┌────────
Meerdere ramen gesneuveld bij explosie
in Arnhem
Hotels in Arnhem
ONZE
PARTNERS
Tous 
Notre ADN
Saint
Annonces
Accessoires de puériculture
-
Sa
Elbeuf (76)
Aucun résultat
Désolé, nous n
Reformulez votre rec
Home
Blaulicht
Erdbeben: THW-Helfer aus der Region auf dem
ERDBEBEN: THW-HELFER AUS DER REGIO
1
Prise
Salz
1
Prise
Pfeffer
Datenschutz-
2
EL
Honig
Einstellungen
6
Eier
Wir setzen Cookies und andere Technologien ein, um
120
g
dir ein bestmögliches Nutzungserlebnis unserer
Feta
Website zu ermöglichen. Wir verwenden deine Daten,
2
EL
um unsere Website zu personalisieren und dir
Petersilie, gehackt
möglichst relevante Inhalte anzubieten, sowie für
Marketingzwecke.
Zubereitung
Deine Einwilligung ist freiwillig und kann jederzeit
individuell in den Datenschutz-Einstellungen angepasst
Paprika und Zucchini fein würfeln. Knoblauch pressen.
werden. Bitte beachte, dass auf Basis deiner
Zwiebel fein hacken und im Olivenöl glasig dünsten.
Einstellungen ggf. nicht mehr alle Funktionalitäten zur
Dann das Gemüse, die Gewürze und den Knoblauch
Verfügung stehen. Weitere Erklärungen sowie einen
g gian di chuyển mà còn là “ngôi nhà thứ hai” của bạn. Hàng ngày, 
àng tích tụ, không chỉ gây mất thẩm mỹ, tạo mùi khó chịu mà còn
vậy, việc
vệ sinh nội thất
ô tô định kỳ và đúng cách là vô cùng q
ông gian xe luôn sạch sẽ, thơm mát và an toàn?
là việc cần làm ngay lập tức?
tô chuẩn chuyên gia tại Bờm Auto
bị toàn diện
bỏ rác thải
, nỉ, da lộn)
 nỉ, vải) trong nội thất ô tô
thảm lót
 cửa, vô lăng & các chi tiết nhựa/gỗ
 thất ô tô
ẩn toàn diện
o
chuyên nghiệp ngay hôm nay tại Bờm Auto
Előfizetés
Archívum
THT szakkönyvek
└────────
EXERCISE REQUIREMENTS: All of the lines above need to be given again exactly.

SOLUTION FOR THIS TASK:
Meerdere ramen gesneuveld bij explosie
in Arnhem
Hotels in Arnhem
ONZE
PARTNERS
Tous 
Notre ADN
Saint
Annonces
Accessoires de puériculture
-
Sa
Elbeuf (76)
Aucun résultat
Désolé, nous n
Reformulez votre rec
Home
Blaulicht
Erdbeben: THW-Helfer aus der Region auf dem
ERDBEBEN: THW-HELFER AUS DER REGIO
1
Prise
Salz
1
Prise
Pfeffer
Datenschutz-
2
EL
Honig
Einstellungen
6
Eier
Wir setzen Cookies und andere Technologien ein, um
120
g
dir ein bestmögliches Nutzungserlebnis unserer
Feta
Website zu ermöglichen. Wir verwenden deine Daten,
2
EL
um unsere Website zu personalisieren und dir
Petersilie, gehackt
möglichst relevante Inhalte anzubieten, sowie für
Marketingzwecke.
Zubereitung
Deine Einwilligung ist freiwillig und kann jederzeit
individuell in den Datenschutz-Einstellungen angepasst
Paprika und Zucchini fein würfeln. Knoblauch pressen.
werden. Bitte beachte, dass auf Basis deiner
Zwiebel fein hacken und im Olivenöl glasig dünsten.
Einstellungen ggf. nicht mehr alle Funktionalitäten zur
Dann das Gemüse, die Gewürze und den Knoblauch
Verfügung stehen. Weitere Erklärungen sowie einen
g gian di chuyển mà còn là “ngôi nhà thứ hai” của bạn. Hàng ngày, 
àng tích tụ, không chỉ gây mất thẩm mỹ, tạo mùi khó chịu mà còn
vậy, việc
vệ sinh nội thất
ô tô định kỳ và đúng cách là vô cùng q
ông gian xe luôn sạch sẽ, thơm mát và an toàn?
là việc cần làm ngay lập tức?
tô chuẩn chuyên gia tại Bờm Auto
bị toàn diện
bỏ rác thải
, nỉ, da lộn)
 nỉ, vải) trong nội thất ô tô
thảm lót
 cửa, vô lăng & các chi tiết nhựa/gỗ
 thất ô tô
ẩn toàn diện
o
chuyên nghiệp ngay hôm nay tại Bờm Auto
Előfizetés
Archívum
THT szakkönyvek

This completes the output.